GIVEN PASSAGE:
--- START ---

Norway’s FM: Palestine recognition is an ‘anti-Hamas’ step, pushes two-state vision
Speaking to The Times of Israel, Espen Barth Eide acknowledges move won’t create a state; says it is partly a reaction to Netanyahu policies, but will also weaken Hamas and Iran
On Wednesday, the leaders of Norway, Ireland and Spain announced that their countries would recognize a Palestinian state within days.
Not surprisingly, Israeli leaders reacted furiously, calling the move a prize for terrorism in the wake of Hamas’s October 7 onslaught. Foreign Minister Israel Katz summoned the envoys of the three countries in Israel for “severe reprimands,” and showed them footage of the kidnapping of five female Israeli soldiers.
Unilateral recognition of a Palestinian state by other countries is rejected not only by the current government, but also by past Israeli governments across the political spectrum, who believe that a Palestinian state should only come about through direct negotiations between the two sides.
By contrast, a senior Hamas official lauded the move, crediting the “brave resistance” of the Palestinian people for spurring the recognition.
Hours after Norway’s announcement, The Times of Israel spoke by phone with Norwegian Foreign Minister Espen Barth Eide, a former defense minister who is firmly behind Oslo’s move.
Throughout the war in Gaza, Eide has been critical of Israel’s conduct. While affirming Israel’s right to self-defense against the Hamas terror group, Norway voted in favor of the October 27 United Nations resolution calling for an immediate ceasefire in Gaza — alongside the release of Hamas-held hostages — before Israel’s ground offensive even began.

--- END ---

LIST OF TASKS:
A - In the article on Norway's recognition of a Palestinian state, what footage did Foreign Minister Israel Katz show the envoys of Norway, Ireland and Spain?
B - Extend the article on Norway's recognition of a Palestinian state, starting right after its final sentence.

EXTRACTED INFORMATION:
--- START ---

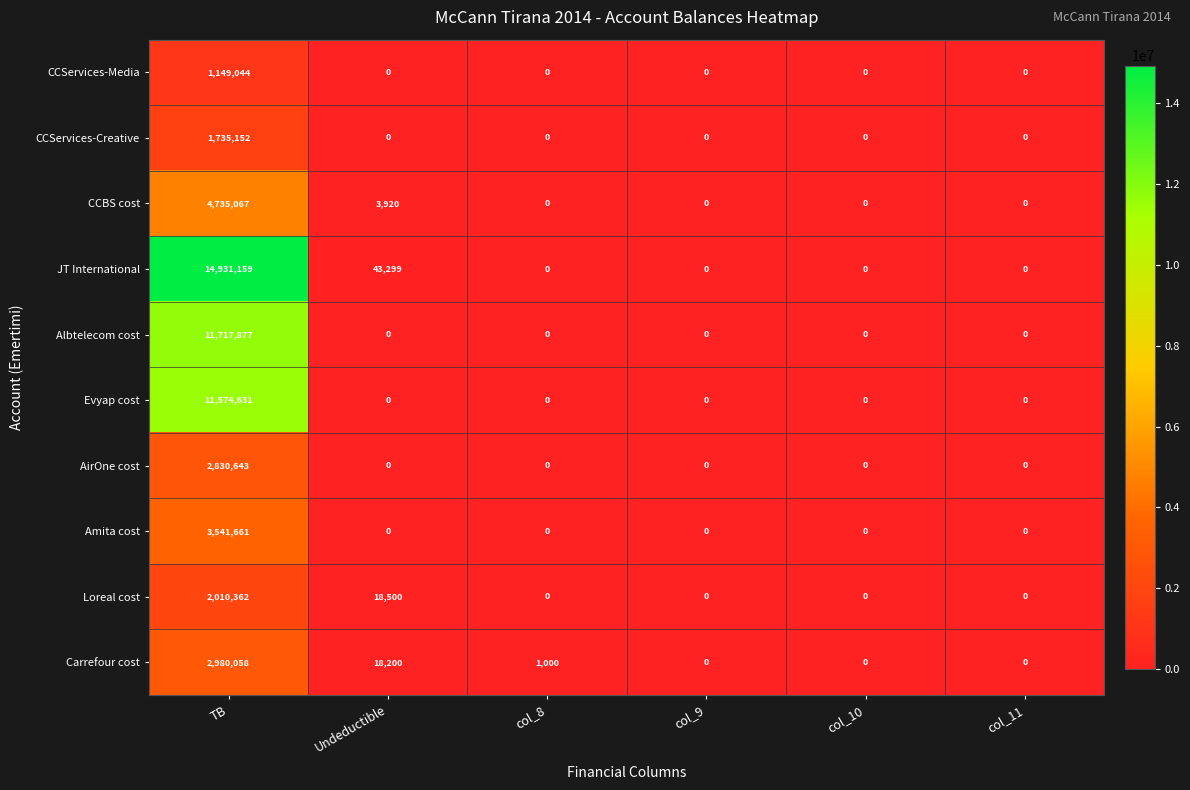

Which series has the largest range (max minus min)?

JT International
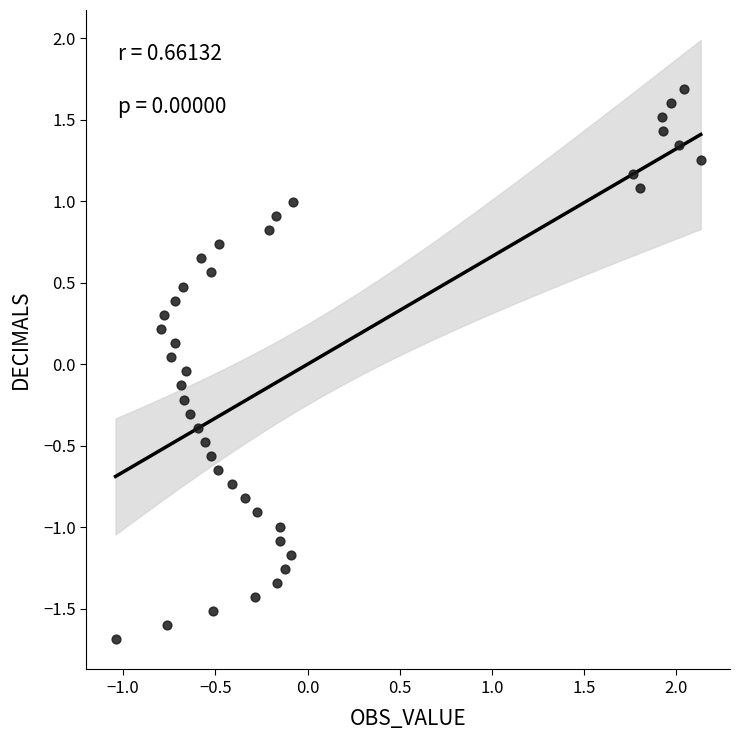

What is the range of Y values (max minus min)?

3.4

--- END ---
--- START ---

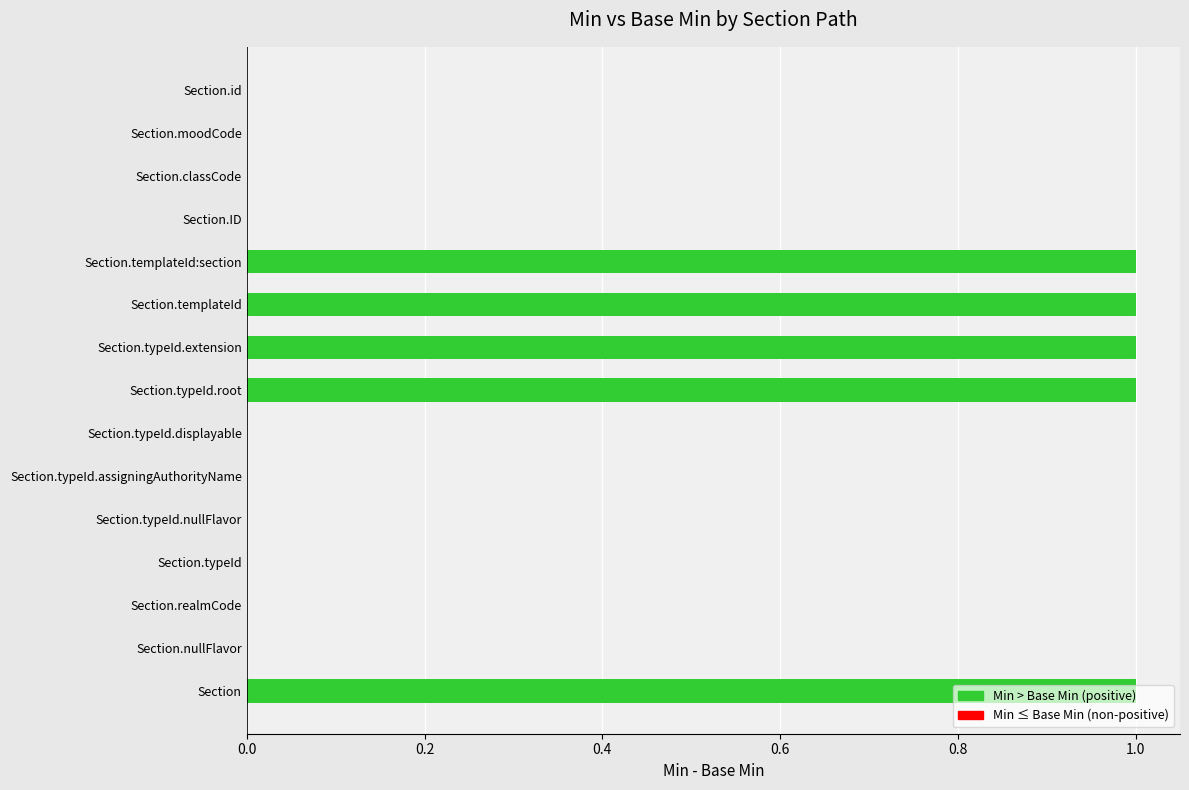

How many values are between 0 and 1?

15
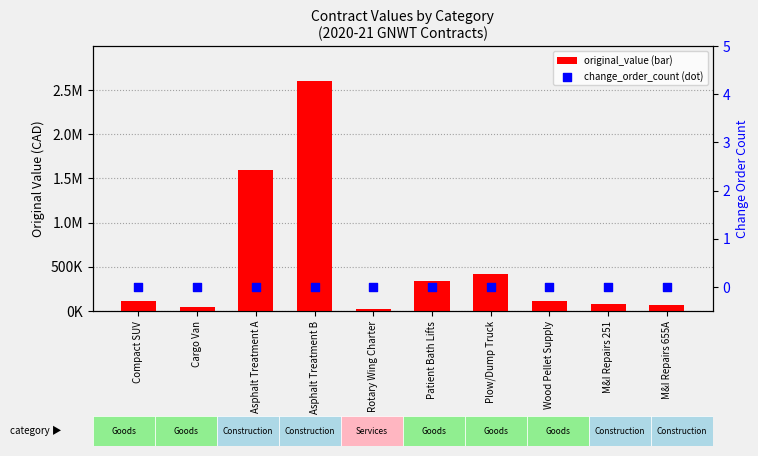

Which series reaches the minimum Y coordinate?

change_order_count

--- END ---
--- START ---

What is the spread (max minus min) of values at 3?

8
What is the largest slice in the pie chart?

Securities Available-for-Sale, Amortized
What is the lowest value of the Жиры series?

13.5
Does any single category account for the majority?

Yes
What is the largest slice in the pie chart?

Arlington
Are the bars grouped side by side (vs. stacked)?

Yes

--- END ---

SET OF ANSWERS:
A - He showed them footage of the kidnapping of five female Israeli soldiers.

B -
Eide said that Israel was “burning sympathy” with its strikes in Gaza, and last month criticized Western countries for not using the same language around the war in Gaza that they use to condemn Russian crimes in Ukraine.
Norway’s top diplomat told The Times of Israel that his country’s decision to recognize a Palestinian state comes in reaction to the policies and statements of the current Benjamin Netanyahu government, and that he believes proactive measures must be taken to bring about the two-state solution.
He argued that the move would strengthen moderates and sideline Hamas, Lebanon’s Hezbollah terror group, and the rest of the Iran-backed axis.
Eide also asserted that Israel, still scarred by October 7, might need help thinking about the bigger picture, which Norway is trying to do.
Following is a transcript of the interview, lightly edited for length and clarity.
The Times of Israel: Are the principles of the Oslo process dead, given that they envisioned two states coming about through negotiations and not unilateral declarations?
Espen Barth Eide: No, I will not say that they’re dead.
But I think that we have to update to reality, which is that the current government in Israel has very clearly said in words and in deeds that they are not interested in a negotiated settlement now. And developments over the last years — not only the war in Gaza, but also developments in the West Bank — have made that approach increasingly difficult.
So we are still committed to the principle of a two-state solution on the basis of 1967 borders, with room for land swaps, and the need to settle the outstanding issues.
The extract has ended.